[Trombone-l] Acoustics of brass instruments

Richardson, Timothy Mr. DAC USAG Franconia DPW timothy.a.richardson at us.army.mil
Fri Jun 9 00:44:19 CDT 2006


 Out of pure-D nerdyness, I fired up a shareware tone generator last night
and listened.

A square wave sounds like a hair clippers.

A sine wave sounds like a flute.

A triangle wave sounds like a clarinet.

Not that those tones could be mistaken for the actual instruments, of
course, but there is some of the character in there.  

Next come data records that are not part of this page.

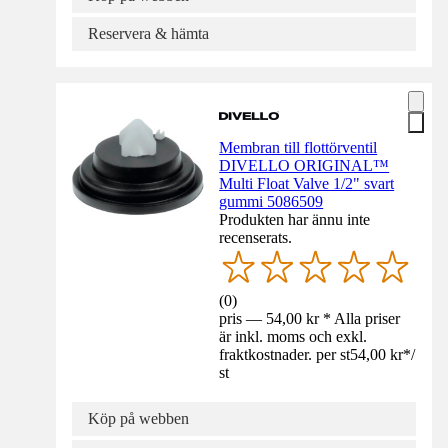
Reservera & hämta
Membran till flottörventil
DIVELLO ORIGINAL™
Multi Float Valve 1/2" svart
gummi 5086509
Produkten har ännu inte
recenserats.
(
0
)
pris — 54,00 kr * Alla priser
är inkl. moms och exkl.
fraktkostnader. per st
54,00 kr
*
/
st
Köp på webben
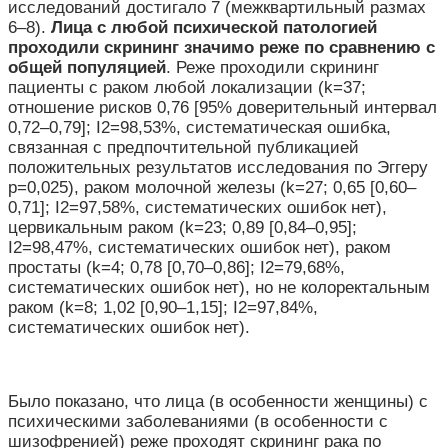
исследований достигало 7 (межквартильный размах
6–8).
Лица с любой психической патологией
проходили скрининг значимо реже по сравнению с
общей популяцией
. Реже проходили скрининг
пациенты с раком любой локализации (k=37;
отношение рисков 0,76 [95% доверительный интервал
0,72–0,79]; I
2
=98,53%, систематическая ошибка,
связанная с предпочтительной публикацией
положительных результатов исследования по Эггеру
p=0,025), раком молочной железы (k=27; 0,65 [0,60–
0,71]; I
2
=97,58%, систематических ошибок нет),
цервикальным раком (k=23; 0,89 [0,84–0,95];
I
2
=98,47%, систематических ошибок нет), раком
простаты (k=4; 0,78 [0,70–0,86]; I
2
=79,68%,
систематических ошибок нет), но не колоректальным
раком (k=8; 1,02 [0,90–1,15]; I
2
=97,84%,
систематических ошибок нет).
Было показано, что лица (в особенности женщины) с
психическими заболеваниями (в особенности с
шизофренией) реже проходят скрининг рака по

Now I'm wondering what a trio for hair clippers, flute, and clarinet would
sound like.  You'd need a variable frequency drive to change pitch on the
clippers, but these are so common on industrial equipment now that I'm sure
you could get one used for cheap.  I remember what I paid for the first one
I installed in a factory back in 1990, but the last one I put in was less
than 10% of that cost, new.  

-----Original Message-----
From: Richardson, Timothy Mr. DAC USAG Franconia DPW 
Sent: Thursday, June 08, 2006 08:04
To: Daniel Pliskin; TROMBONE-L at server5.samford.edu
Subject: Re: [Trombone-l] Acoustics of brass instruments

Warning***Geek Hat on**********

I think it is possible you've reversed the expansions for square and
triangle.  Think about superimposing sets of sine waves to get something
that looks like a square or triangle.  You're going to need lots more of the
lower harmonics to make it look like a square.  

Now that I think about it, you are right about a square wave sounding a
little "clarinetty."  Most of the shareware tone generators can do sine and
square, and some of the drone tuning CDs are square wave based, so you can
easily hear one.  I don't remember listening to a triangle wave since
engineering school so I no longer have a clue, guess I need to find one.  

However, I did that hairclipper experiment, remember?  Fundamental frequency
was 50 Hz, which the trombone did not amplify.  There was no octave.  But I
could clearly hear a strong octave plus fifth, which would correspond to 150
Hz, the 3rd harmonic.   So I have to think square wave is correct.

********Geek Hat removed*************

Musical story.  I live in a small farm village in central Germany.  The
walls are foot thick stone, I live on a corner with no houses really close;
also most locals pull down rolladens at night.  I have assumed that I could
practise with impunity and probably nobody even knew I played trombone.
However, this Saturday a band assembled outside my window at 5:00 AM, played
one tune, and departed.  I am wondering who I have p.o.'d.  



-----Original Message-----
From: Daniel Pliskin [mailto:daniel_pliskin at hotmail.com]
Sent: Wednesday, June 07, 2006 05:12
To: TROMBONE-L at server5.samford.edu
Subject: Re: [Trombone-l] Acoustics of brass instruments


>We talked about the hairclipper
>buzz recently.  That timbre indicates the waveform is a square wave.  
>We know intellectually a square wave is made up of a fundamental plus 
>odd harmonics, with the 3X frequency at 1/3 amplitude, the 5X at 1/5th,
etc.


My impression of a square wave is more clarinet-like.

A hair clipper may well have only odd harmonics, but it sounds more like a
triangle wave, which also has only odd harmonics, but if I remember
correctly, the expansion is more like:

fundamental/1 +third/3 + fifth/5 +...

Where a square wave is something like:

Fundamental/1 + third/9 + fifth/25 +...

So the triangle wave has considerably more high harmonics.

Of course, there are all sorts of duty cycle alterations, which also
accentuate the higher harmonics.

Some day when I'm really, really, really bored, I'll mike a hair chippers
and check it out on an oscilloscope, for those inquiring minds out there.